WHAT YOU NEED TO DO >> Return every entry below word for word, leaving out the pictures.

___ DATA PROVIDED ___

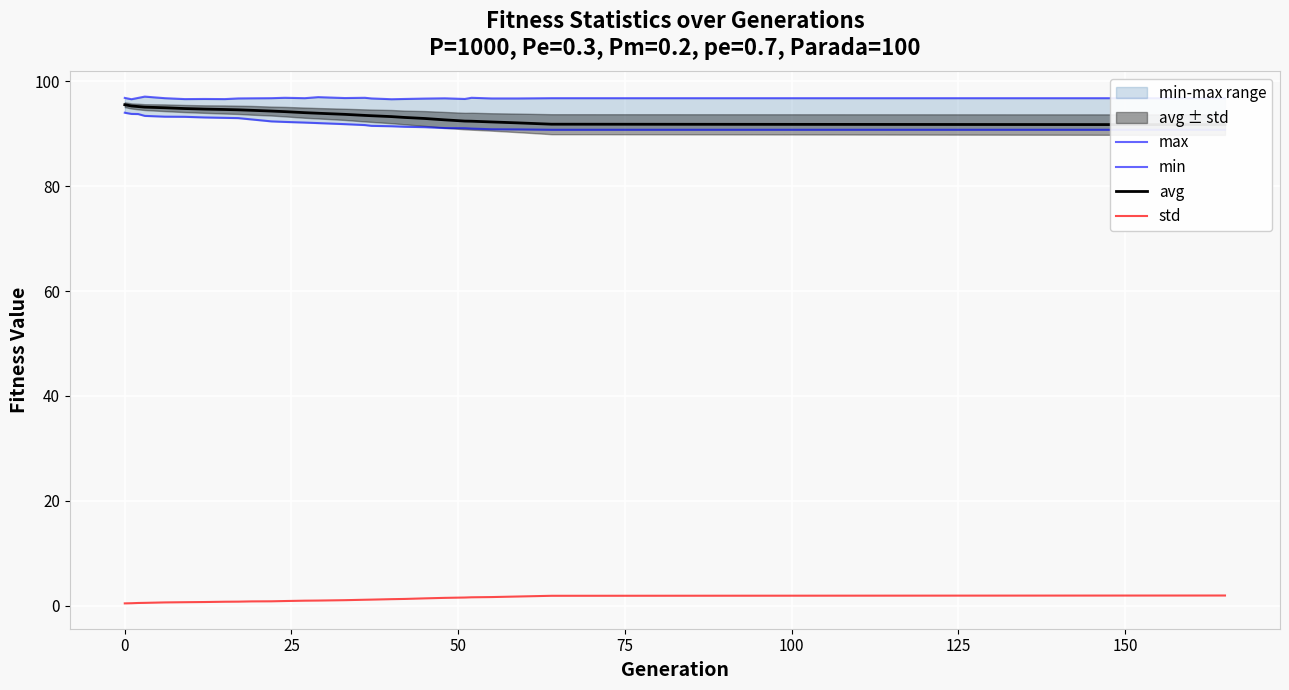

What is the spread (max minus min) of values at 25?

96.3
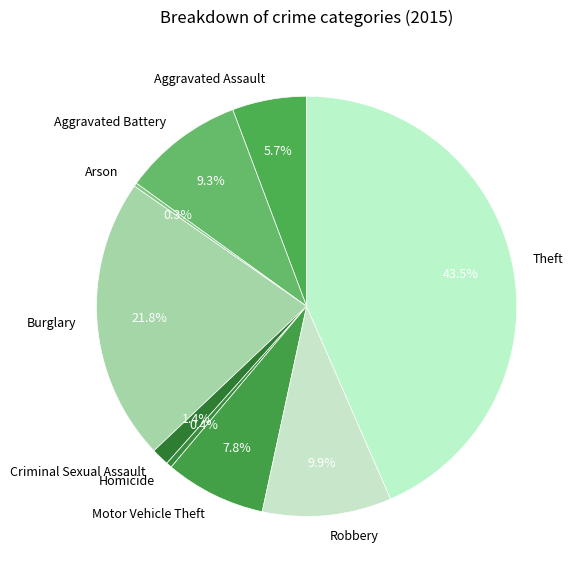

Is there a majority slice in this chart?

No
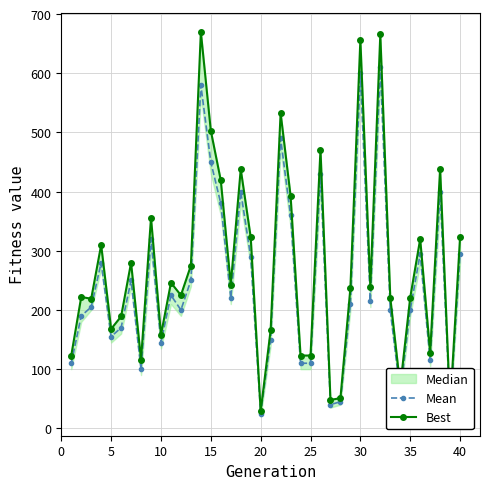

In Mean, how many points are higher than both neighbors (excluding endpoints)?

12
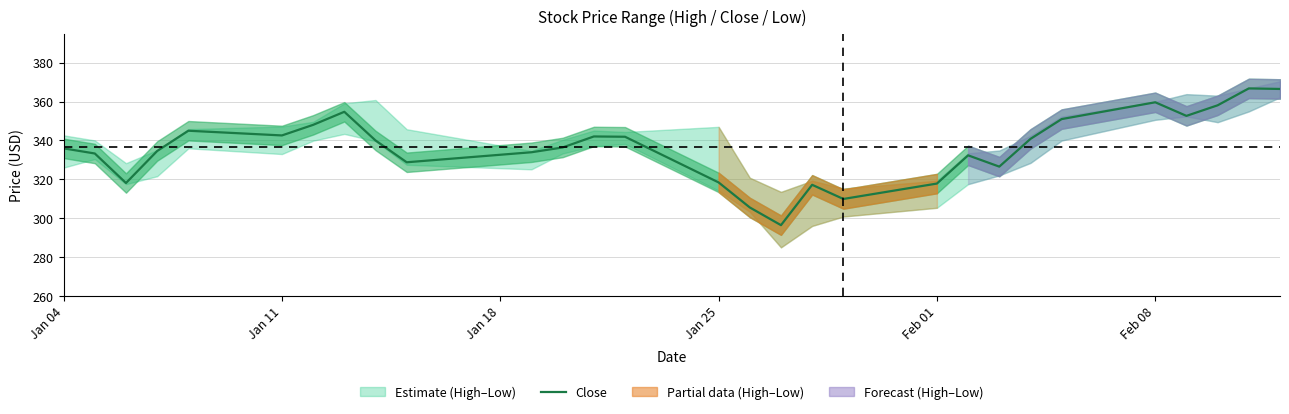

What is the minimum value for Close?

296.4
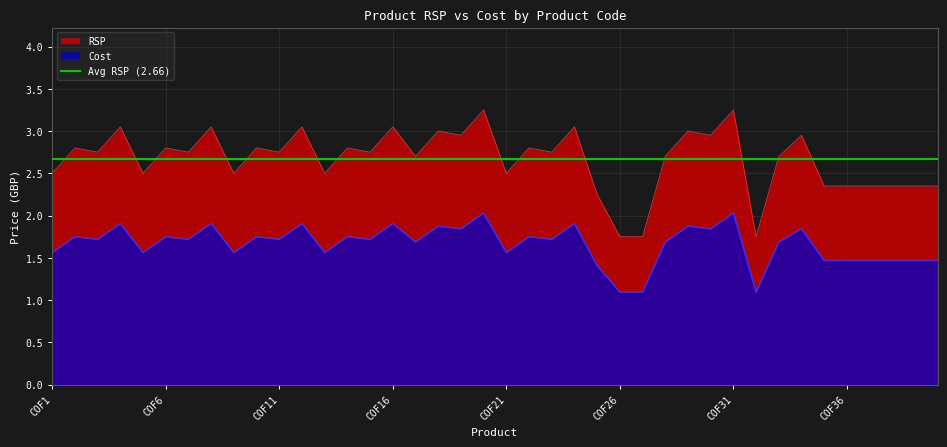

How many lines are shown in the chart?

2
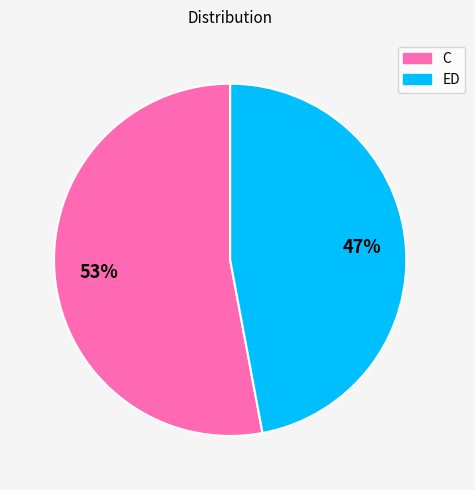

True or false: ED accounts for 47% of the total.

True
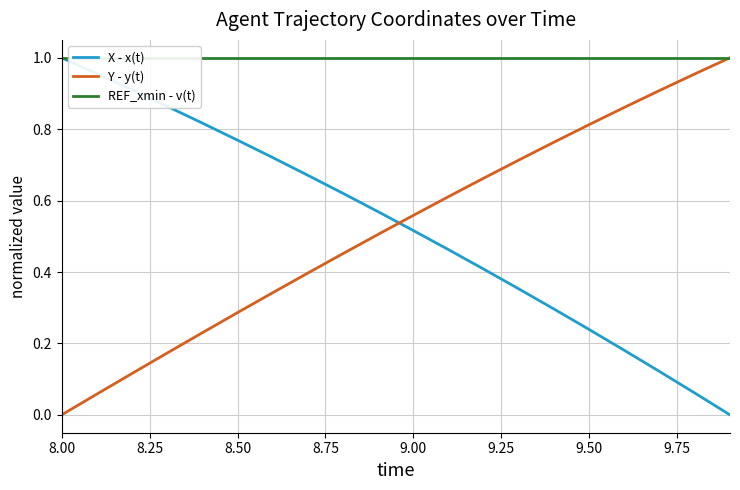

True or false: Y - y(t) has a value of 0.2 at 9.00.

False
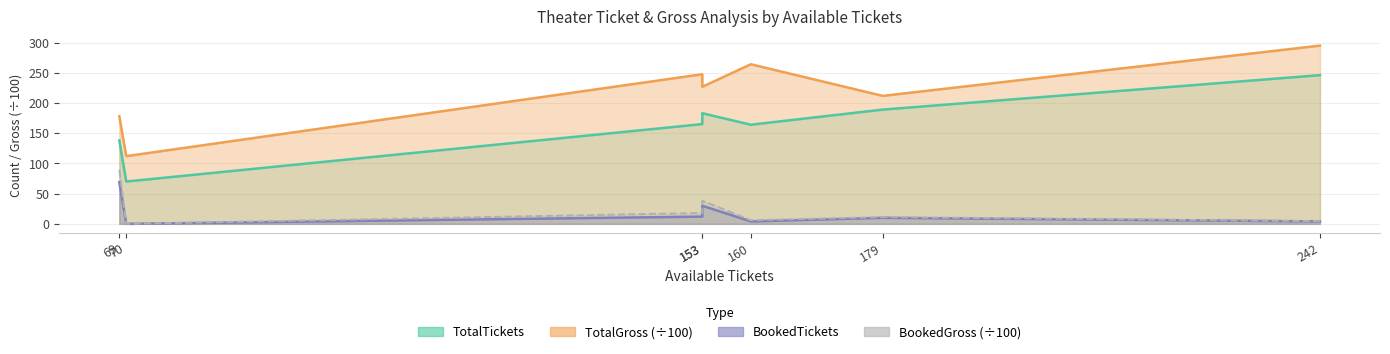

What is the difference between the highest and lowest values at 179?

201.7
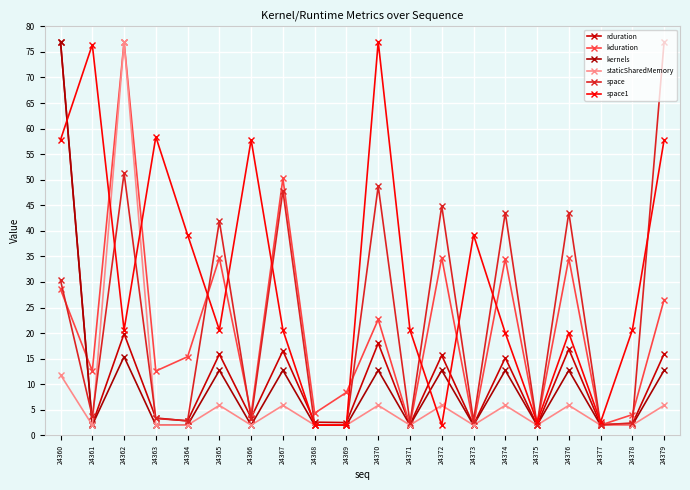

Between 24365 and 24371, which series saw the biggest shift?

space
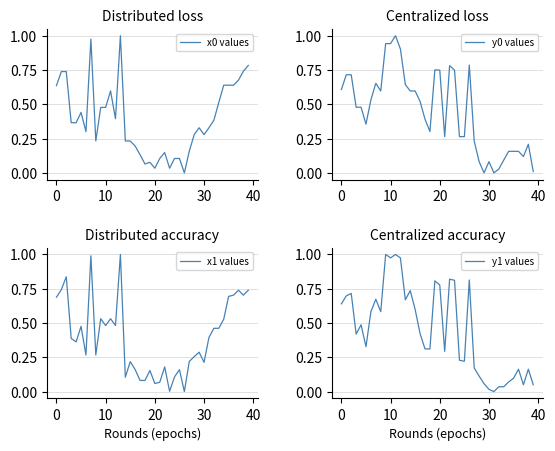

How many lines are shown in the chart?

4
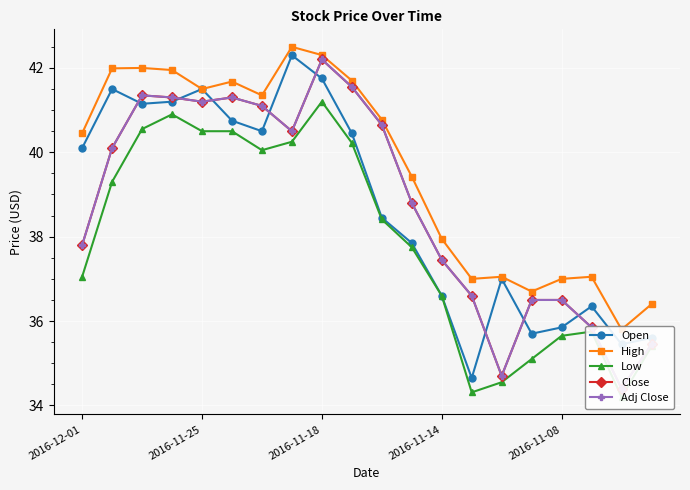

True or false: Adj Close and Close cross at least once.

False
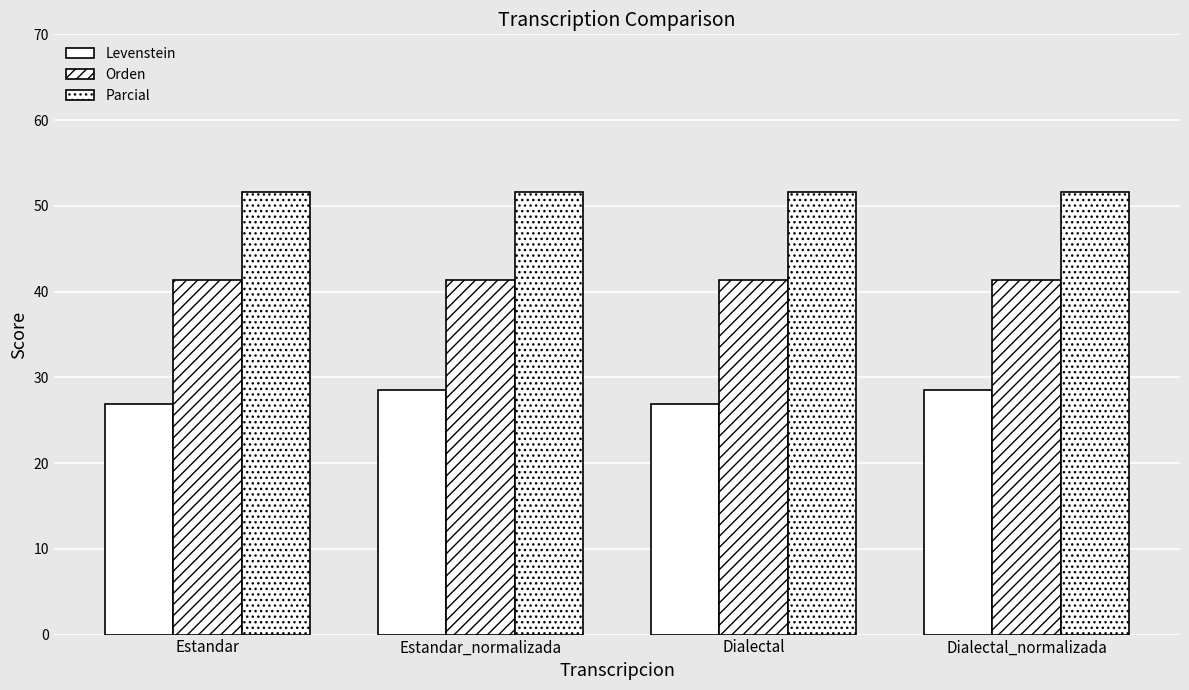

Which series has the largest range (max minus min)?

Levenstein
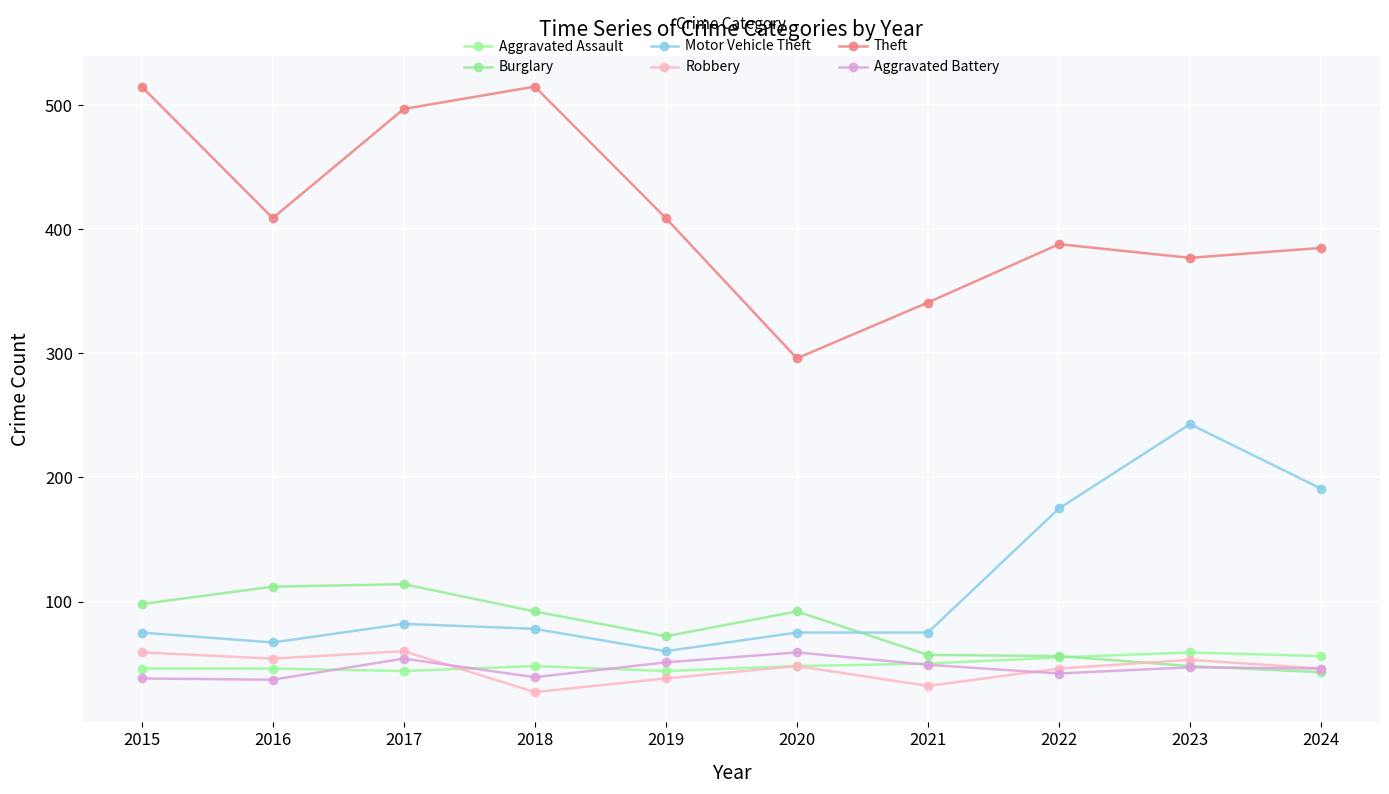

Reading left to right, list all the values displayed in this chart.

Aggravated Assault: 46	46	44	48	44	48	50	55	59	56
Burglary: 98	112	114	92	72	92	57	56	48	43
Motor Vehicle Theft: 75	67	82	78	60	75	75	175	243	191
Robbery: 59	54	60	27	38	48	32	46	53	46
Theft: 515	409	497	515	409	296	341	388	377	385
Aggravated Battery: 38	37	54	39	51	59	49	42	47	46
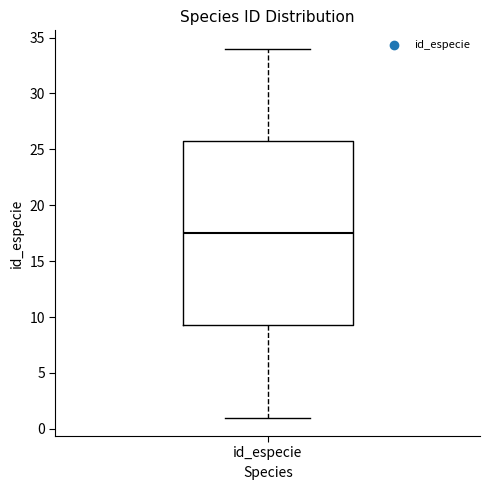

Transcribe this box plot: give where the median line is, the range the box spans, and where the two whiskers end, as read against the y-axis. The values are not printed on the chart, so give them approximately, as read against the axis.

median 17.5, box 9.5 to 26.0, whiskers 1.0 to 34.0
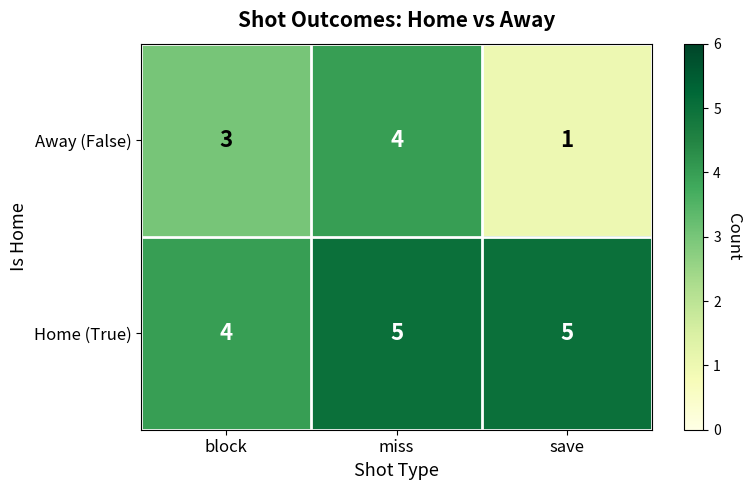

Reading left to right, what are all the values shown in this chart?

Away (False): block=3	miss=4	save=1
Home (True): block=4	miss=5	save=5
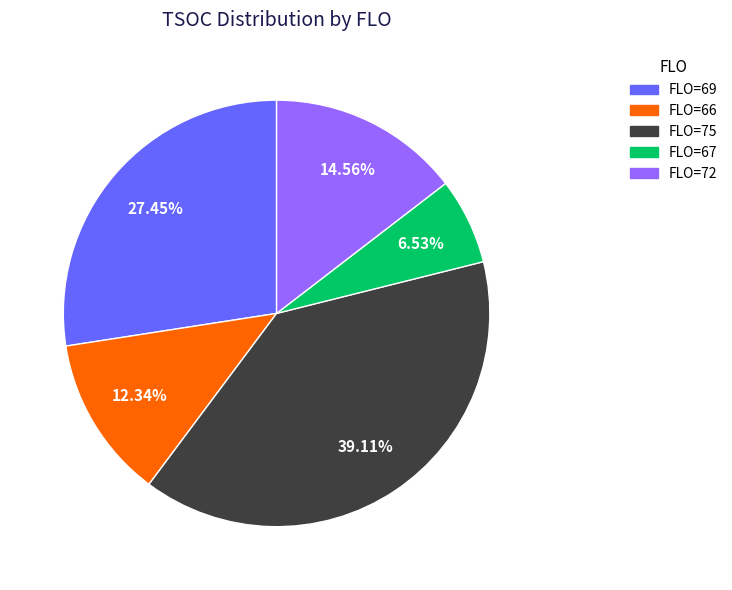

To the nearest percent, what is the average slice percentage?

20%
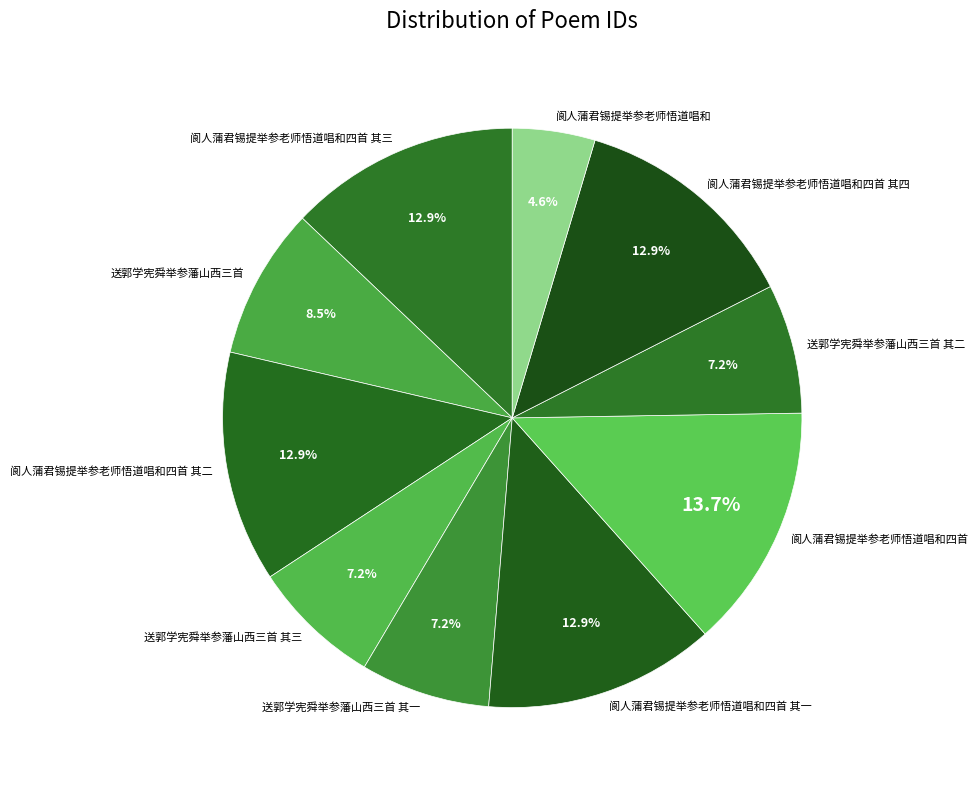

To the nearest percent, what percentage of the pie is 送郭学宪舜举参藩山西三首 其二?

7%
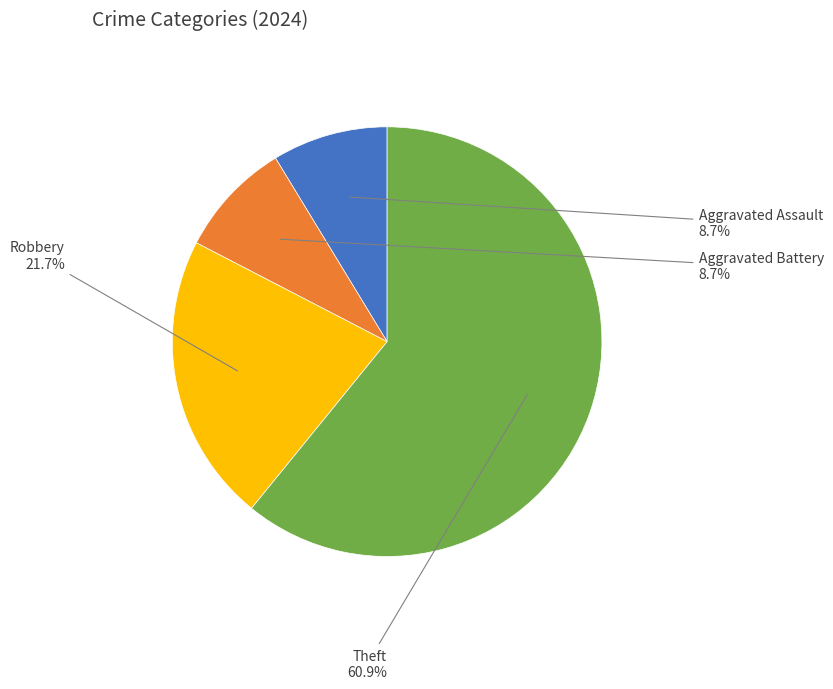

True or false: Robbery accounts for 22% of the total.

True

___

REPLY >>
What is the spread (max minus min) of values at 25?

96.3

Is there a majority slice in this chart?

No

In Mean, how many points are higher than both neighbors (excluding endpoints)?

12

What is the minimum value for Close?

296.4

How many lines are shown in the chart?

2

True or false: ED accounts for 47% of the total.

True

True or false: Y - y(t) has a value of 0.2 at 9.00.

False

What is the difference between the highest and lowest values at 179?

201.7

Between 24365 and 24371, which series saw the biggest shift?

space

How many lines are shown in the chart?

4

True or false: Adj Close and Close cross at least once.

False

Which series has the largest range (max minus min)?

Levenstein

Reading left to right, list all the values displayed in this chart.

Aggravated Assault: 46	46	44	48	44	48	50	55	59	56
Burglary: 98	112	114	92	72	92	57	56	48	43
Motor Vehicle Theft: 75	67	82	78	60	75	75	175	243	191
Robbery: 59	54	60	27	38	48	32	46	53	46
Theft: 515	409	497	515	409	296	341	388	377	385
Aggravated Battery: 38	37	54	39	51	59	49	42	47	46

Transcribe this box plot: give where the median line is, the range the box spans, and where the two whiskers end, as read against the y-axis. The values are not printed on the chart, so give them approximately, as read against the axis.

median 17.5, box 9.5 to 26.0, whiskers 1.0 to 34.0

Reading left to right, what are all the values shown in this chart?

Away (False): block=3	miss=4	save=1
Home (True): block=4	miss=5	save=5

To the nearest percent, what is the average slice percentage?

20%

To the nearest percent, what percentage of the pie is 送郭学宪舜举参藩山西三首 其二?

7%

True or false: Robbery accounts for 22% of the total.

True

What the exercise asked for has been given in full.